[Saved entries]
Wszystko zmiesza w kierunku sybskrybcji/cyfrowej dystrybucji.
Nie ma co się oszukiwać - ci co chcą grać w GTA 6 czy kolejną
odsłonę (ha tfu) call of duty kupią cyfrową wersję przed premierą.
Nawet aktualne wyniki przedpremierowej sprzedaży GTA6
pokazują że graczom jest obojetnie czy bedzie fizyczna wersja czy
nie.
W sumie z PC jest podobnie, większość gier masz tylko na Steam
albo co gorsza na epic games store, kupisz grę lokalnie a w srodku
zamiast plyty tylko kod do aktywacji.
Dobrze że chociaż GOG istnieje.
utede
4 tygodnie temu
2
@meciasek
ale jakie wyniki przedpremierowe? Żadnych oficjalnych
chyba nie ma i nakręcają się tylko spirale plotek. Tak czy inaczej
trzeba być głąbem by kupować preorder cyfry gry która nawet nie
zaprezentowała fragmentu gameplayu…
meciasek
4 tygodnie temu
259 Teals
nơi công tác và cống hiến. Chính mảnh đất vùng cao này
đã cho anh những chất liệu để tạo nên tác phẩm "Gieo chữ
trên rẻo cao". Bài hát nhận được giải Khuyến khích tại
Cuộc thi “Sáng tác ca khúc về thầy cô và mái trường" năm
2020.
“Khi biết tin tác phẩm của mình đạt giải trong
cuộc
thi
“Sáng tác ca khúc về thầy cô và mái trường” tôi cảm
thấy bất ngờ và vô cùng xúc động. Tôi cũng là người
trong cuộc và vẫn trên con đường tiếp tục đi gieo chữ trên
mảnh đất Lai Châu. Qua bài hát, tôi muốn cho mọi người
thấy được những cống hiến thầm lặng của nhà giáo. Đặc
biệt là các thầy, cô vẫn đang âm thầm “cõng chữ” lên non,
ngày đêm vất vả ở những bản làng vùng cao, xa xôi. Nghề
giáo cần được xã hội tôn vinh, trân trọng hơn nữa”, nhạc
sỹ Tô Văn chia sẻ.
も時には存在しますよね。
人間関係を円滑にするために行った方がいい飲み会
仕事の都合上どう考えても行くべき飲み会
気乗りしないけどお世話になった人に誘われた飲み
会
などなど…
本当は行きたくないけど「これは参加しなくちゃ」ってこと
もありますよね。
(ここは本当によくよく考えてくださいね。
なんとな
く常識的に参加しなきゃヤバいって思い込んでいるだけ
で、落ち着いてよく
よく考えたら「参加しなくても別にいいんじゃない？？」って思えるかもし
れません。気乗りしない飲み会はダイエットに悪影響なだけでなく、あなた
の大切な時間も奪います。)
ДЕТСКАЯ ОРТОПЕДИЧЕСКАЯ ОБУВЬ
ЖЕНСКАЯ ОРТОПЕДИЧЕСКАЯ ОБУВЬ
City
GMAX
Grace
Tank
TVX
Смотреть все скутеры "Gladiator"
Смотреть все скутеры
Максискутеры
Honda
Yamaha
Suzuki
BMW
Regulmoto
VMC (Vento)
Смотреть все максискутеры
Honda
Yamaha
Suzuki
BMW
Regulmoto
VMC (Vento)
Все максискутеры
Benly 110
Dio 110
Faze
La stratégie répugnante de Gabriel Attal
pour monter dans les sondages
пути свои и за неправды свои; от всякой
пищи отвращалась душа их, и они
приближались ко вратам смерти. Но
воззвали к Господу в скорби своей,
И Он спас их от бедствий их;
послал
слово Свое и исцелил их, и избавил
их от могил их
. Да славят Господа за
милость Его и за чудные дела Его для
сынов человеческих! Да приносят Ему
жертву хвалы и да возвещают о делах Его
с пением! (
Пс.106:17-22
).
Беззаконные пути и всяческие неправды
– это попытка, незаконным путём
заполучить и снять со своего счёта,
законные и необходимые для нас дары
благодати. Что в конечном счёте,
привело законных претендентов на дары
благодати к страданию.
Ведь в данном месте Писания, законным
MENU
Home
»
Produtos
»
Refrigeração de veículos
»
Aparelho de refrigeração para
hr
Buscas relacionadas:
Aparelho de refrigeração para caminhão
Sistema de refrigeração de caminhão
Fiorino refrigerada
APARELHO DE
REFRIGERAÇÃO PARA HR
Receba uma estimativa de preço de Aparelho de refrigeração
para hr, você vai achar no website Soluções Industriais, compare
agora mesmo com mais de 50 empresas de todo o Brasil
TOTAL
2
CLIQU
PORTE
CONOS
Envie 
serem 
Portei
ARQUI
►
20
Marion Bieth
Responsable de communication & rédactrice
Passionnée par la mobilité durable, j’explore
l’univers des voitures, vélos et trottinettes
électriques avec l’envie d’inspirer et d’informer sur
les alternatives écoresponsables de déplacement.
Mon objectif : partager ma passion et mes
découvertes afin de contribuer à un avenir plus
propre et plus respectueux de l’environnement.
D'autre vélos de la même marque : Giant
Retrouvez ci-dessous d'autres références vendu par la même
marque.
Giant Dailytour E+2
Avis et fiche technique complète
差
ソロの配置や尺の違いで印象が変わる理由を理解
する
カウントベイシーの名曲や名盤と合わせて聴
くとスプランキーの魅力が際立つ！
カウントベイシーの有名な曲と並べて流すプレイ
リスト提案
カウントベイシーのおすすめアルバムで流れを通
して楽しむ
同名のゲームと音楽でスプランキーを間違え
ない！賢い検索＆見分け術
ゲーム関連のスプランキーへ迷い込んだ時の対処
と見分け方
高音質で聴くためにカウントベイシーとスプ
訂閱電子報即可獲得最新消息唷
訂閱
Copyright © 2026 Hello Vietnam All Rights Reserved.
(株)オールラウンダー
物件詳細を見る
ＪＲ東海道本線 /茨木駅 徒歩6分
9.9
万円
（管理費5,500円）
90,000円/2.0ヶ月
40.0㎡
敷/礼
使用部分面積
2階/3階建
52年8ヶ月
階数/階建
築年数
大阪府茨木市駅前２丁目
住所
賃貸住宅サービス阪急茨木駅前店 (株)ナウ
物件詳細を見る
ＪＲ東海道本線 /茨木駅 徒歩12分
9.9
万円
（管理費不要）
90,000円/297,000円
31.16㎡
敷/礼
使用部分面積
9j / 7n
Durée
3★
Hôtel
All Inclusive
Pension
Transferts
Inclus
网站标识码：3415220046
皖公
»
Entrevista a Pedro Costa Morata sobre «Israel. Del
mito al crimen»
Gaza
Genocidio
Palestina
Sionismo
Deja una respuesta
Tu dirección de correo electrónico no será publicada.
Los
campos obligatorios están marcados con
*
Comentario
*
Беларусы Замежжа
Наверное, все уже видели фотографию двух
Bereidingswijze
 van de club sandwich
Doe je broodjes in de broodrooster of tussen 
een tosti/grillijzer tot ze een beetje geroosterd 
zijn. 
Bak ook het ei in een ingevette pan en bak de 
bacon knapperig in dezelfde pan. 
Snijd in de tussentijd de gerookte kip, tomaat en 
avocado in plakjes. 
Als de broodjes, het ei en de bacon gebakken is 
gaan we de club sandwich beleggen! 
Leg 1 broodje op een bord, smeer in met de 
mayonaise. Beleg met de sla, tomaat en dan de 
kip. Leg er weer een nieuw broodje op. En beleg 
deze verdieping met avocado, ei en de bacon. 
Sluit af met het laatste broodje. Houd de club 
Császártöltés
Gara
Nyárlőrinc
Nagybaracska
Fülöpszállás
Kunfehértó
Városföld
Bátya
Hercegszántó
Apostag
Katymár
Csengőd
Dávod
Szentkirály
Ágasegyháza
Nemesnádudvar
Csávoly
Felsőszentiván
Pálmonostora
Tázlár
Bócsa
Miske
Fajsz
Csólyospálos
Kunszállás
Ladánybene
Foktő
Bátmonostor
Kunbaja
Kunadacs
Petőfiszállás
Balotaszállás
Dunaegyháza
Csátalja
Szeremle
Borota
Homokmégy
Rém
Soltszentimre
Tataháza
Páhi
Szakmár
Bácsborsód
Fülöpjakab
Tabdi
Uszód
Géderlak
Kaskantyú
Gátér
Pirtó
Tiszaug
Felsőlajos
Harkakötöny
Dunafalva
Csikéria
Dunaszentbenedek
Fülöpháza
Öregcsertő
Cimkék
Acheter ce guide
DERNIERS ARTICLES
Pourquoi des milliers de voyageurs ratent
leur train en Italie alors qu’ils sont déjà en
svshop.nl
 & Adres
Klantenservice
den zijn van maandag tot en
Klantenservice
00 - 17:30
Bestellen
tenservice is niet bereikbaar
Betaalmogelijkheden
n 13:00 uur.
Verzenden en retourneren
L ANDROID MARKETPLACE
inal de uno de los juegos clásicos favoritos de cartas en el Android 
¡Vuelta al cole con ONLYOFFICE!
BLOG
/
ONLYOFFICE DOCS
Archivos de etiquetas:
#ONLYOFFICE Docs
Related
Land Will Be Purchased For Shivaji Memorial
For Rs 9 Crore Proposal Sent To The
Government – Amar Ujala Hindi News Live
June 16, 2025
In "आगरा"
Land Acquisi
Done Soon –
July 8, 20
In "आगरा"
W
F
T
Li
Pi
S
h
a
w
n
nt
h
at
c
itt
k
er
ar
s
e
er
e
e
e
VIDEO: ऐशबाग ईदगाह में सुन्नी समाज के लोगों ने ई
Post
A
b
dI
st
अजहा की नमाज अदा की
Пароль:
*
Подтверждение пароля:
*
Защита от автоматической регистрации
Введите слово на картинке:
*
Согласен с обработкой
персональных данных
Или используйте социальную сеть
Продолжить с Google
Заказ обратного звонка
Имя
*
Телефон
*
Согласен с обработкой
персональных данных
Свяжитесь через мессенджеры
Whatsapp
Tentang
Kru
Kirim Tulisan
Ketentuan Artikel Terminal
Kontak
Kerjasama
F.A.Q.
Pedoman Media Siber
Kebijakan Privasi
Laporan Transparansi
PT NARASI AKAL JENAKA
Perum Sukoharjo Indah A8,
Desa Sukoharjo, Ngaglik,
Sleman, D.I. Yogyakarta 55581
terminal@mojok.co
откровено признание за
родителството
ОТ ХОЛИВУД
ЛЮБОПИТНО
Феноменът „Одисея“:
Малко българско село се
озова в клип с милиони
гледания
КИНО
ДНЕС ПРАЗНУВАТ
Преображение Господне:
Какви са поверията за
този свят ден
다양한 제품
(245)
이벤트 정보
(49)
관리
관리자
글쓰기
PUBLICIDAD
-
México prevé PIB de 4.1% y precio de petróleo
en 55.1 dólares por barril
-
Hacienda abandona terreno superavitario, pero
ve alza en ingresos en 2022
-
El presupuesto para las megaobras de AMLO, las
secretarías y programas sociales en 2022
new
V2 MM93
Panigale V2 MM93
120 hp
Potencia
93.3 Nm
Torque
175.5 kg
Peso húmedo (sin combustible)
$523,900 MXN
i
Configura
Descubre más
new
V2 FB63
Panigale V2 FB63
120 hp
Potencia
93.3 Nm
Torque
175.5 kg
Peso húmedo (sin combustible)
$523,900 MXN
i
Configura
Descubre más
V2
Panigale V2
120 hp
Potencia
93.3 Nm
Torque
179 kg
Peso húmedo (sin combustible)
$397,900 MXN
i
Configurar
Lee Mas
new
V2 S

→ ASSIGNED TASK: Reproduce every one of the lines from the very first down to the one containing "Nawet aktualne wyniki", with both included.

→ RESULT OF THE EXERCISE:
Wszystko zmiesza w kierunku sybskrybcji/cyfrowej dystrybucji.
Nie ma co się oszukiwać - ci co chcą grać w GTA 6 czy kolejną
odsłonę (ha tfu) call of duty kupią cyfrową wersję przed premierą.
Nawet aktualne wyniki przedpremierowej sprzedaży GTA6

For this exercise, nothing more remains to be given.